Repeat exactly the lines of the material below that run from the "A. PROJECT OVERVIEW" line to the "2. Eligible Purchasers" line, including both, and do not carry over any pictures.

** Opening RECORDS FOR PROCESSING block **

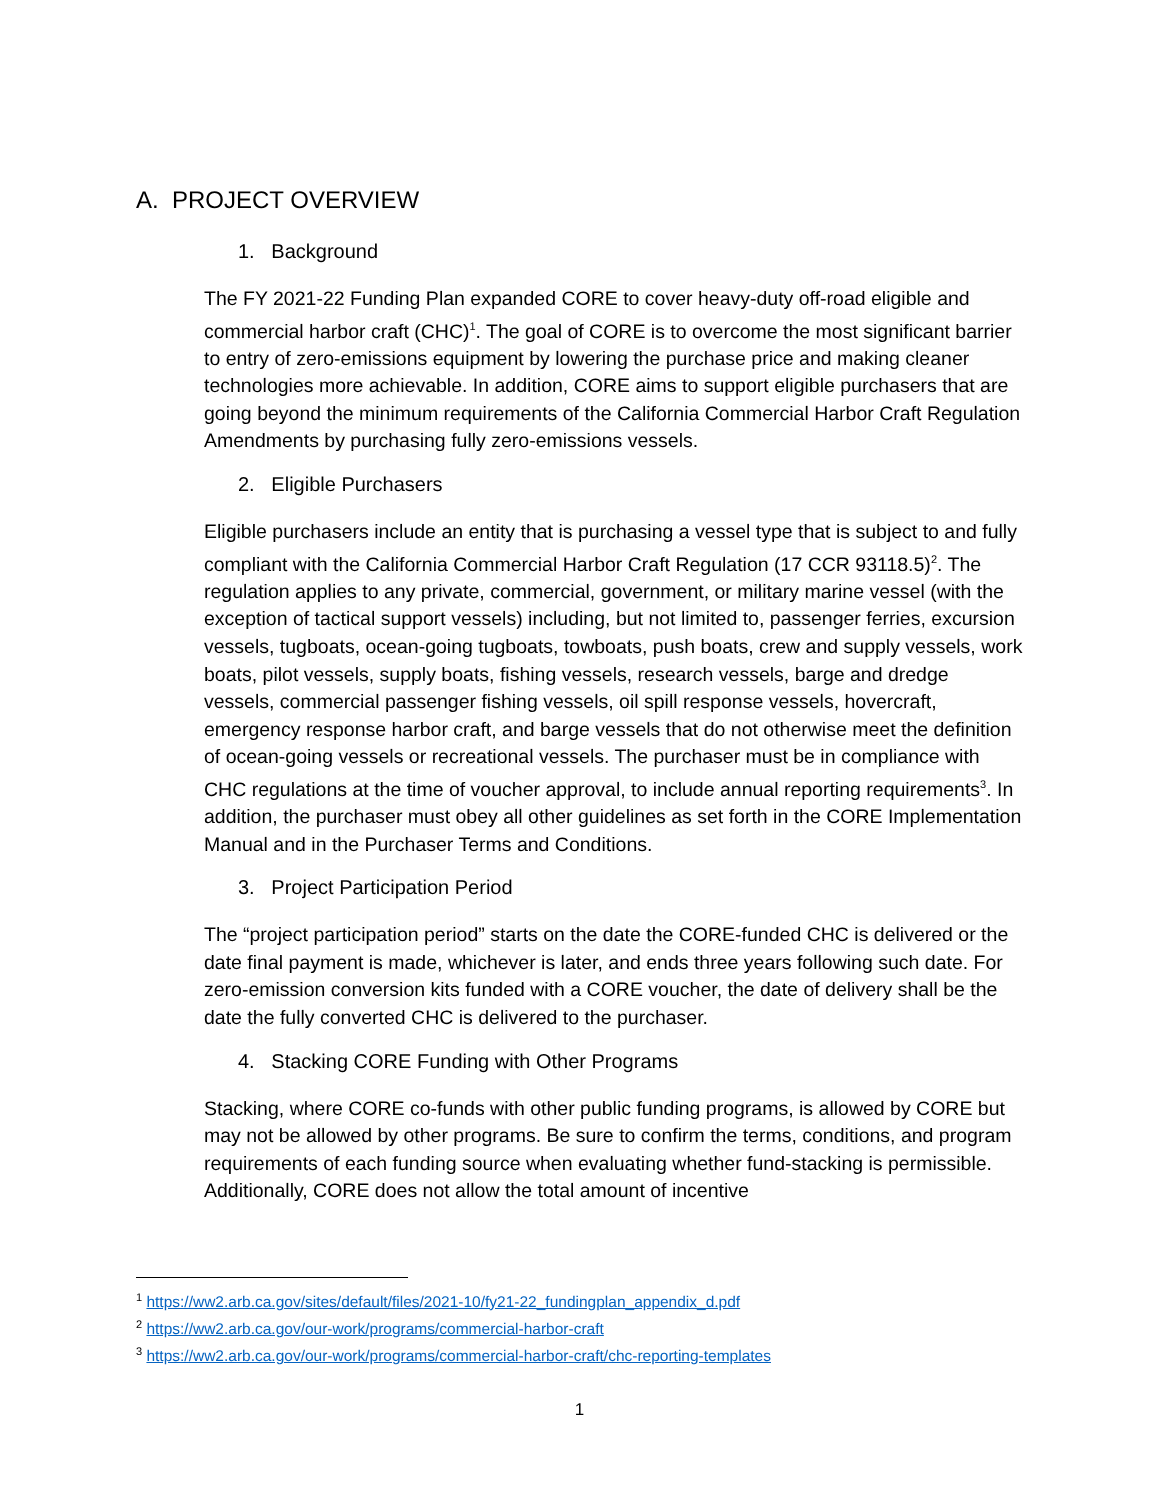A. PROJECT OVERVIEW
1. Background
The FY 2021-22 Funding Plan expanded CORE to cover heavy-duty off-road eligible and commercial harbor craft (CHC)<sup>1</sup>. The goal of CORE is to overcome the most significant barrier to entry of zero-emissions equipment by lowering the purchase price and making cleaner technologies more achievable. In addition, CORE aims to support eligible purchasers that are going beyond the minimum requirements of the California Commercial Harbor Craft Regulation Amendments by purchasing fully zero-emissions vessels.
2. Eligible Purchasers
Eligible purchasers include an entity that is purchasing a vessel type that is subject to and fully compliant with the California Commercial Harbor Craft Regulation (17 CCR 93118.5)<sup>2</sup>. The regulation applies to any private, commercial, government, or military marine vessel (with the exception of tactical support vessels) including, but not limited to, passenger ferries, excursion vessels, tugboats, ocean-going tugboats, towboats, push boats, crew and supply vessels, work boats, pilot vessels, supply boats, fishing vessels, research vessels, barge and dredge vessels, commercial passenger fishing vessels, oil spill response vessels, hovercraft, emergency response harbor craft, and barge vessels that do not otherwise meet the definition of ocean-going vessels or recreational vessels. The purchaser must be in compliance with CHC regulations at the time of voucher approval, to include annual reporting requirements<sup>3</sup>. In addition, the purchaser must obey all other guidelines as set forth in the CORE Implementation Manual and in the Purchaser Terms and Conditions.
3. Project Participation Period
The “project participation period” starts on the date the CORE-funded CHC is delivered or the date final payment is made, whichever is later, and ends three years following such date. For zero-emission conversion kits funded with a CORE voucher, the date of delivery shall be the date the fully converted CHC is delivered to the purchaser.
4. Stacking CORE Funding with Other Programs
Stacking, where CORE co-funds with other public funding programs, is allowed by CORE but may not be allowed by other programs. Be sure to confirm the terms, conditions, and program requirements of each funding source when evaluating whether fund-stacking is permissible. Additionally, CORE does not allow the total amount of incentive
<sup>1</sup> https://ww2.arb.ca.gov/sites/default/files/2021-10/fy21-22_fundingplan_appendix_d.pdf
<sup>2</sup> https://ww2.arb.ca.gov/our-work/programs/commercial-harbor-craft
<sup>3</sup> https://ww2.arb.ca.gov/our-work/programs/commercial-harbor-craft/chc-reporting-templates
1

** Closing RECORDS FOR PROCESSING block **
** Opening RECORDS FOR PROCESSING block **

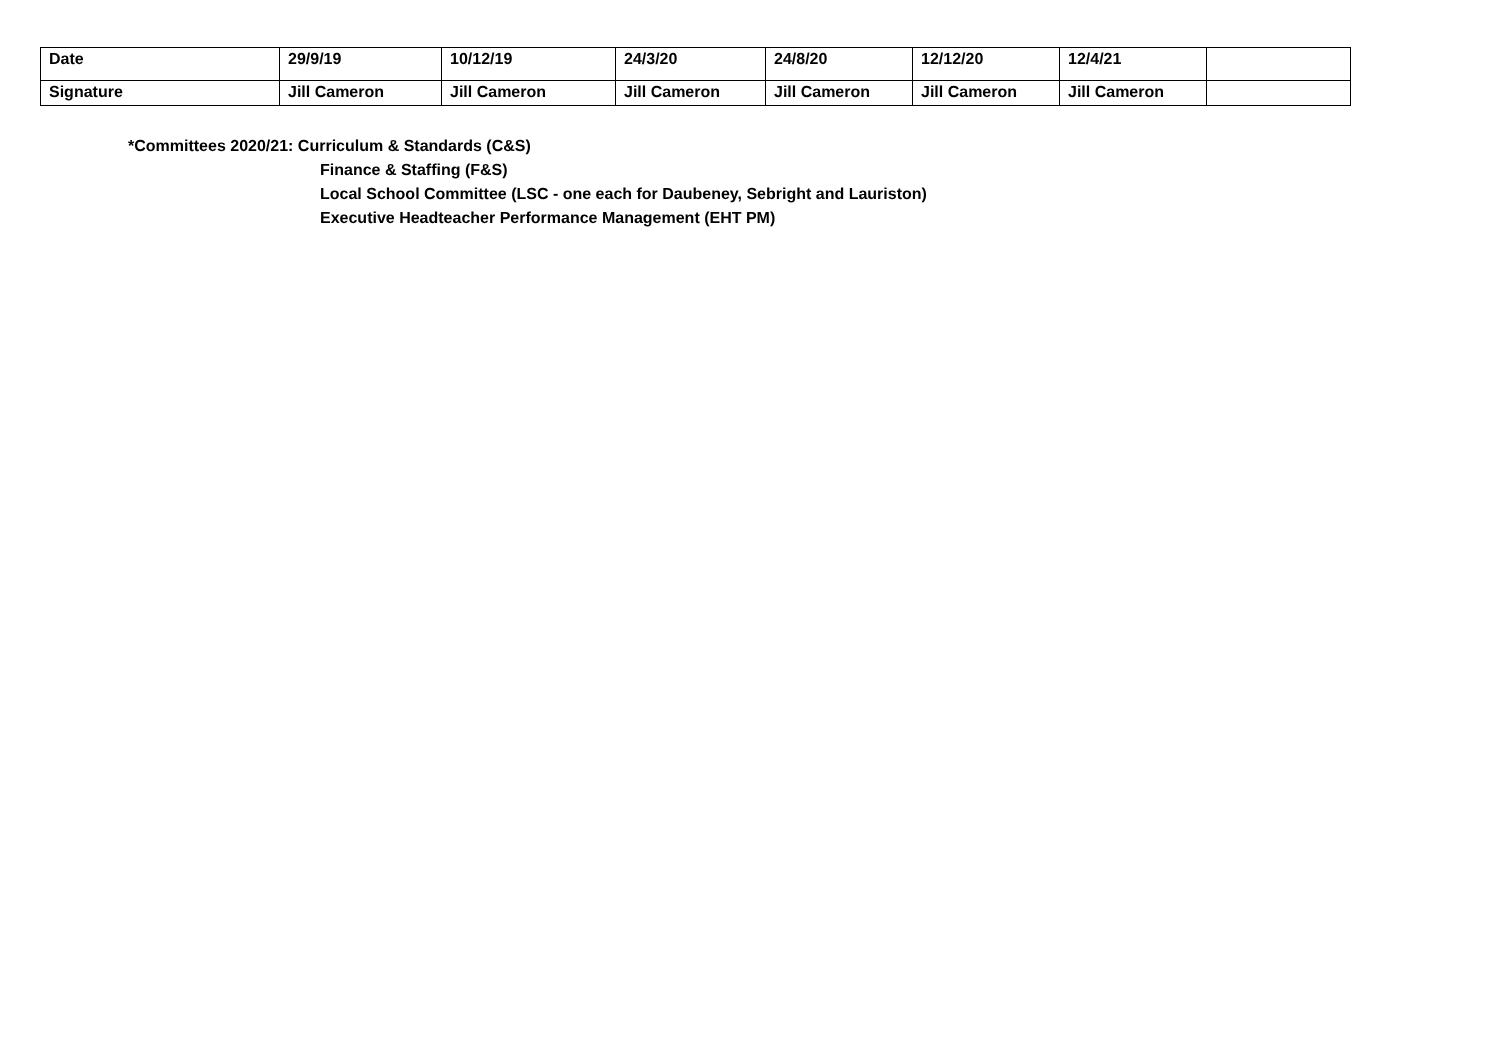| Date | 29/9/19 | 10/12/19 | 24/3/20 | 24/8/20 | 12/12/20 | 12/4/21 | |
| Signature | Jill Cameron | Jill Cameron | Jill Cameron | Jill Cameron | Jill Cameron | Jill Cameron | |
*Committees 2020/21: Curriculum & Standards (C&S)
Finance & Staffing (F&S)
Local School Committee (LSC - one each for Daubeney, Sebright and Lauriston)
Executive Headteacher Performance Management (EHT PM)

** Closing RECORDS FOR PROCESSING block **

WRITTEN REPLY
A. PROJECT OVERVIEW
1. Background
The FY 2021-22 Funding Plan expanded CORE to cover heavy-duty off-road eligible and commercial harbor craft (CHC)<sup>1</sup>. The goal of CORE is to overcome the most significant barrier to entry of zero-emissions equipment by lowering the purchase price and making cleaner technologies more achievable. In addition, CORE aims to support eligible purchasers that are going beyond the minimum requirements of the California Commercial Harbor Craft Regulation Amendments by purchasing fully zero-emissions vessels.
2. Eligible Purchasers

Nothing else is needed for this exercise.